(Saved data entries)
-----
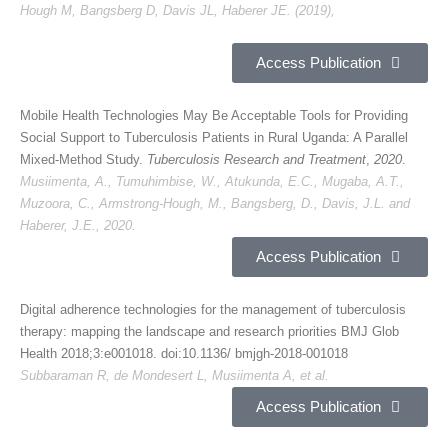
Hough M, Bangsberg D, Davis JL, Haberer JE. (2019),
Access Publication
Mobile Health Technologies May Be Acceptable Tools for Providing
Social Support to Tuberculosis Patients in Rural Uganda: A Parallel
Mixed-Method Study.
Tuberculosis Research and Treatment
,
2020
.
Musiimenta, A., Tumuhimbise, W., Atukunda, E.C., Mugaba, A.T.,
Muzoora, C., Armstrong-Hough, M., Bangsberg, D., Davis, J.L. and
Haberer, J.E., 2020.
Access Publication
Digital adherence technologies for the management of tuberculosis
therapy: mapping the landscape and research priorities BMJ Glob
Health 2018;3:e001018. doi:10.1136/ bmjgh-2018-001018
Subbaraman R, de Mondesert L, Musiimenta A, et al.
Access Publication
-----
- [Task objective]
The exercise is to copy out every line above that has the word "Haberer" in it.

- [Problem solution]
Hough M, Bangsberg D, Davis JL, Haberer JE. (2019),
Haberer, J.E., 2020.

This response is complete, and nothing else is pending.